A key driver of the fall in banks’ net interest margins over the past couple of years has been the 60 basis point decline in the spread between lending rates and funding costs.
The Reserve Bank has delved into banks’ funding arrangements in an article in the latest Reserve Bank Bulletin, reporting that banks’ non-equity funding costs rose 380 basis points during the period of Reserve Bank monetary policy tightening, between May 2022 and December 2023, while the cash rate increased by 425 bps.
At the same time, lenders increased rates on outstanding mortgages by a total of 320 basis points.
As a result, in the two years to December 2023 the spread between lending rates and funding costs declined 60 bps to around 190 bps.
A key funding benchmark, bank bill swap rates, rose by around the same amount as the cash rate. Rates on new term deposits increased by a little more than the increase in the cash rate – 435 bps.
But rates paid on at-call deposits and on long-term debt increased by less than the cash rate. The average interest rate on outstanding at-call deposits increased by around 275 bps over the period. Rates on total deposits increased by 325 bps.
The desire among banks to attract more term funding as the TFF matured explains the higher rates for term deposits relative to at-call deposits.
The outstanding rate on long-term debt increased by 245 bps, largely because the stock of major bank long-term debt turns over more slowly, given its weighted average maturity of four years.

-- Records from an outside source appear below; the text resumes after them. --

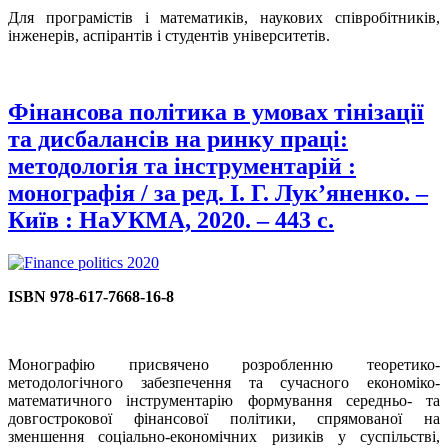
Для програмістів і математиків, наукових співробітників,
інженерів, аспірантів і студентів університетів.
Фінансова політика в умовах тінізації
та дисбалансів на ринку праці:
методологія та інструментарій :
монографія / за ред. І. Г. Лук’яненко. –
Київ : НаУКМА, 2020. – 443 с.
ISBN 978-617-7668-16-8
Монографію присвячено розробленню теоретико-
методологічного забезпечення та сучасного економіко-
математичного інструментарію формування середньо- та
довгострокової фінансової політики, спрямованої на
зменшення соціально-економічних ризиків у суспільстві,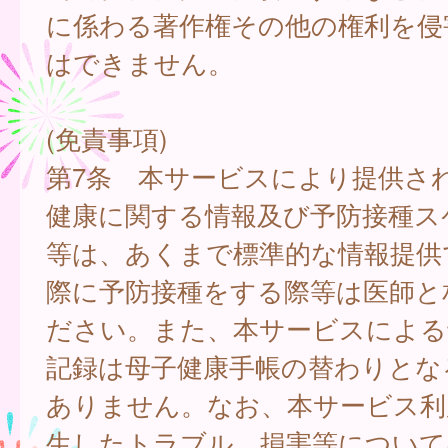
に係わる著作権その他の権利を侵
はできません。
(免責事項)
第7条 本サービスにより提供さ
健康に関する情報及び予防接種ス
等は、あくまで標準的な情報提供
際に予防接種をする際等は医師と
ださい。また、本サービスによる
記録は母子健康手帳の替わりとな
ありません。なお、本サービス利
生したトラブル、損害等について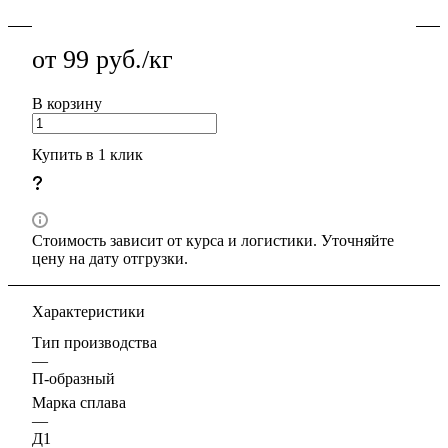
от 99 руб./кг
В корзину
Купить в 1 клик
Стоимость зависит от курса и логистики. Уточняйте
цену на дату отгрузки.
Характеристики
Тип производства
—
П-образный
Марка сплава
—
Д1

The RBA’s data reinforce the ACCC’s finding in its recent review of deposit rates that the banks have been “strategic” in passing on rate increases in such a way as to limit the overall increase in their deposit funding.
This approach included raising rates more on savings products with conditions and time-limited introductory offers than on standard deposit products.
Changes in funding composition, including the replacement of Term Funding Facility loans with other sources of funding and customers moving their savings from lower to higher rate products, accounted for around 25 bps of the increase in funding costs over the period.
Hedging of fixed-rate liabilities back to floating rates added about 70 bps to funding costs.
Deposits are the largest component of banking funding - and rising. Funding from deposits has grown by around half a percentage points since early 2022.